Your assignment:
Copy the lines starting with the one containing "or those sites, a" and going on through the one containing "Roots & Shoots", replacing "conservation" with "preservation" and leaving everything else unchanged. Leave the pictures out of your copy.

--------------------------------------------------

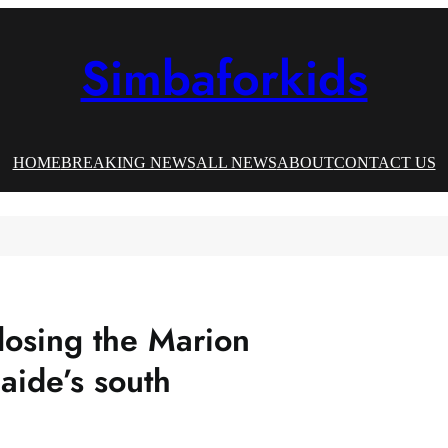
Simbaforkids
HOME
BREAKING NEWS
ALL NEWS
ABOUT
CONTACT US
losing the Marion
aide’s south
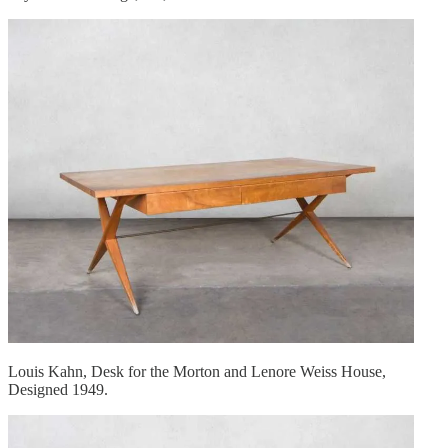
Louis Kahn, Desk for the Morton and Lenore Weiss House,
Designed 1949.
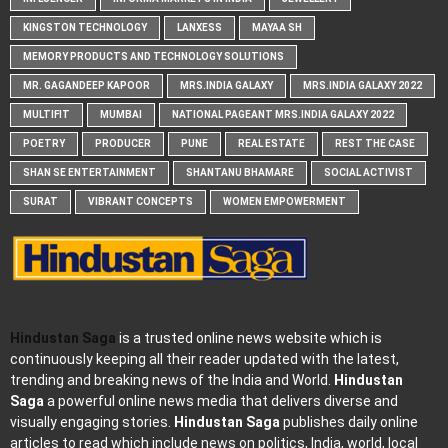
KINGSTON TECHNOLOGY
LANXESS
MAYAA SH
MEMORY PRODUCTS AND TECHNOLOGY SOLUTIONS
MR. GAGANDEEP KAPOOR
MRS.INDIA GALAXY
MRS.INDIA GALAXY 2022
MULTIFIT
MUMBAI
NATIONAL PAGEANT MRS.INDIA GALAXY 2022
POETRY
PRODUCER
PUNE
REAL ESTATE
REST THE CASE
SHAN SE ENTERTAINMENT
SHANTANU BHAMARE
SOCIAL ACTIVIST
SURAT
VIBRANT CONCEPTS
WOMEN EMPOWERMENT
Hindustan Saga
is a trusted online news website which is
continuously keeping all their reader updated with the latest,
trending and breaking news of the India and World.
Hindustan
Saga
a powerful online news media that delivers diverse and
visually engaging stories.
Hindustan Saga
publishes daily online
articles to read which include news on politics, India, world, local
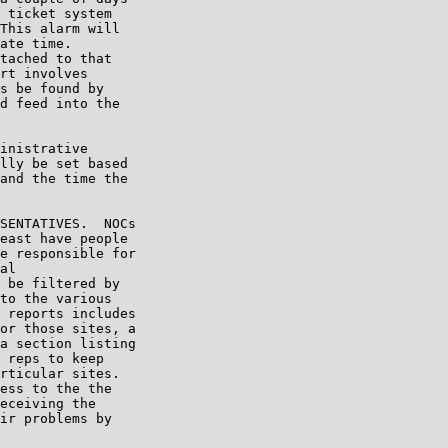
 ticket system

This alarm will

ate time.

tached to that

rt involves

s be found by

d feed into the

inistrative

lly be set based

and the time the

SENTATIVES.  NOCs

east have people

e responsible for

al

 be filtered by

to the various

 reports includes

or those sites, a

a section listing

 reps to keep

rticular sites.

ess to the the

eceiving the

ir problems by
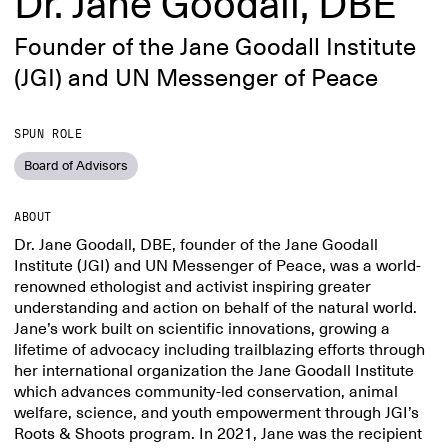
Dr. Jane Goodall, DBE
Founder of the Jane Goodall Institute
(JGI) and UN Messenger of Peace
SPUN ROLE
Board of Advisors
ABOUT
Dr. Jane Goodall, DBE, founder of the Jane Goodall
Institute (JGI) and UN Messenger of Peace, was a world-
renowned ethologist and activist inspiring greater
understanding and action on behalf of the natural world.
Jane’s work built on scientific innovations, growing a
lifetime of advocacy including trailblazing efforts through
her international organization the Jane Goodall Institute
which advances community-led conservation, animal
welfare, science, and youth empowerment through JGI’s
Roots & Shoots program. In 2021, Jane was the recipient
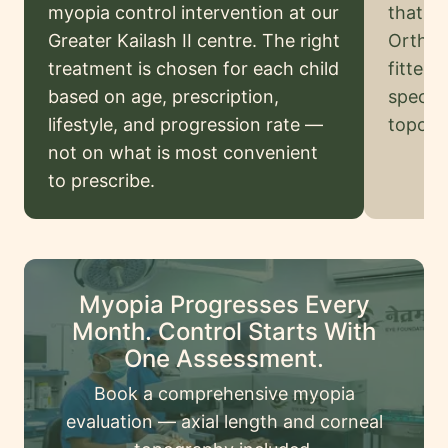
Legal
myopia control intervention at our
that or
Disclaimer
Greater Kailash II centre. The right
Ortho-K
treatment is chosen for each child
fitted 
based on age, prescription,
special
Request
lifestyle, and progression rate —
topogr
onsultation
not on what is most convenient
to prescribe.
Myopia Progresses Every
Month. Control Starts With
One Assessment.
Book a comprehensive myopia
evaluation — axial length and corneal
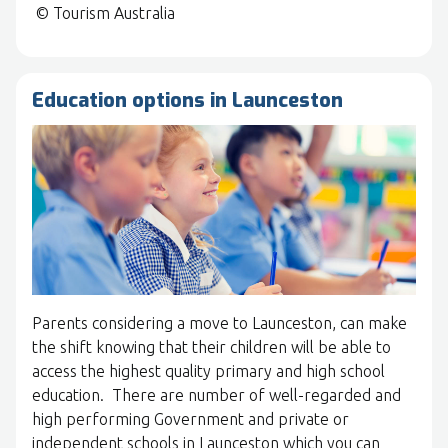
© Tourism Australia
Education options in Launceston
Parents considering a move to Launceston, can make
the shift knowing that their children will be able to
access the highest quality primary and high school
education. There are number of well-regarded and
high performing Government and private or
independent schools in Launceston which you can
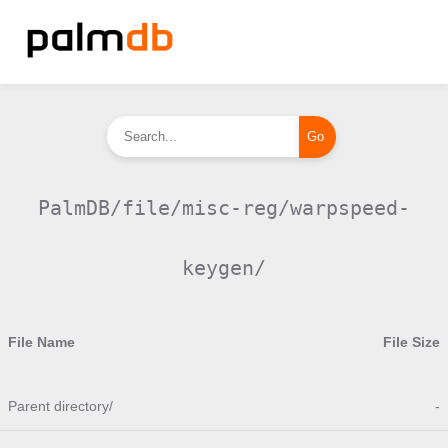
PalmDB/file/misc-reg/warpspeed-
keygen/
File Name
File Size
Parent directory/
-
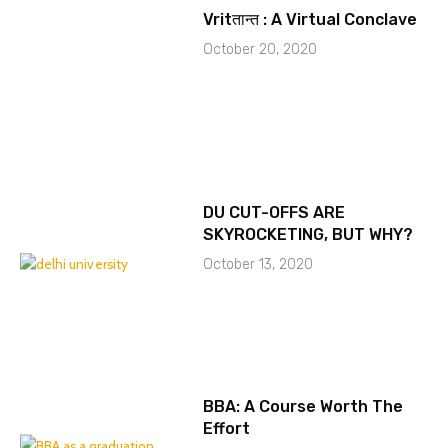
Vritतान्त : A Virtual Conclave
October 20, 2020
DU CUT-OFFS ARE
SKYROCKETING, BUT WHY?
October 13, 2020
BBA: A Course Worth The
Effort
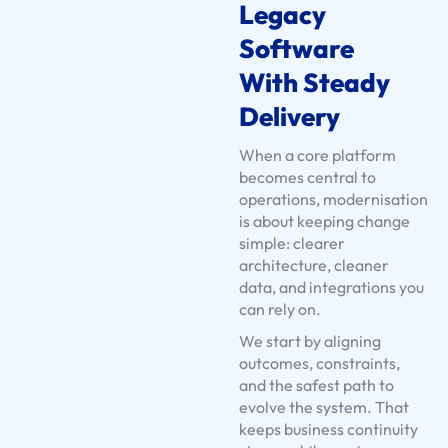
n
Legacy
t
Software
s
With Steady
U
s
Delivery
e
When a core platform
C
becomes central to
a
operations, modernisation
s
is about keeping change
e
simple: clearer
architecture, cleaner
s
data, and integrations you
S
can rely on.
e
We start by aligning
r
outcomes, constraints,
v
and the safest path to
i
evolve the system. That
c
keeps business continuity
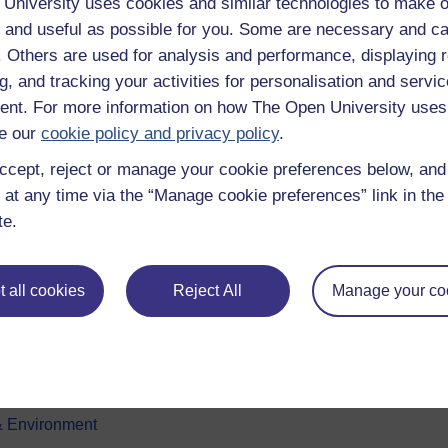
University uses cookies and similar technologies to make o
 and useful as possible for you. Some are necessary and ca
f. Others are used for analysis and performance, displaying 
g, and tracking your activities for personalisation and servic
nt. For more information on how The Open University uses
e our
cookie policy and privacy policy
.
ccept, reject or manage your cookie preferences below, an
e subjects
About OpenLearn
 at any time via the “Manage cookie preferences” link in the 
te.
 & Computing
About us
on & Development
Frequently asked questions
 all cookies
Reject All
Manage your co
 Sports & Psychology
Study with The Open Univers
& The Arts
Contact OpenLearn
ges
OpenLearn Create
 Business
& Environment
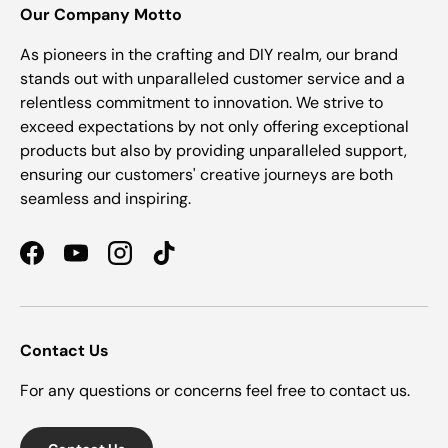
Our Company Motto
As pioneers in the crafting and DIY realm, our brand
stands out with unparalleled customer service and a
relentless commitment to innovation. We strive to
exceed expectations by not only offering exceptional
products but also by providing unparalleled support,
ensuring our customers' creative journeys are both
seamless and inspiring.
Facebook
YouTube
Instagram
TikTok
Contact Us
For any questions or concerns feel free to contact us.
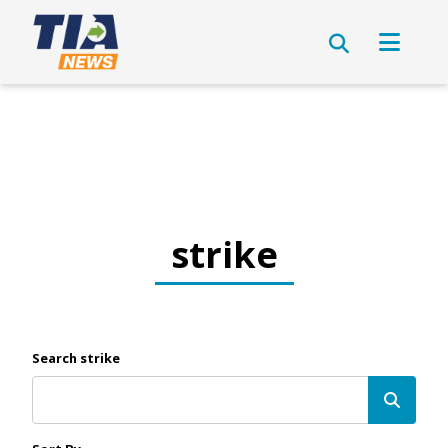
strike
Search strike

--------------------------------------------------

Response:
or those sites, a

a section listing

 reps to keep

rticular sites.

ess to the the

eceiving the

ir problems by
Dr. Jane Goodall, DBE
Founder of the Jane Goodall Institute
(JGI) and UN Messenger of Peace
SPUN ROLE
Board of Advisors
ABOUT
Dr. Jane Goodall, DBE, founder of the Jane Goodall
Institute (JGI) and UN Messenger of Peace, was a world-
renowned ethologist and activist inspiring greater
understanding and action on behalf of the natural world.
Jane’s work built on scientific innovations, growing a
lifetime of advocacy including trailblazing efforts through
her international organization the Jane Goodall Institute
which advances community-led preservation, animal
welfare, science, and youth empowerment through JGI’s
Roots & Shoots program. In 2021, Jane was the recipient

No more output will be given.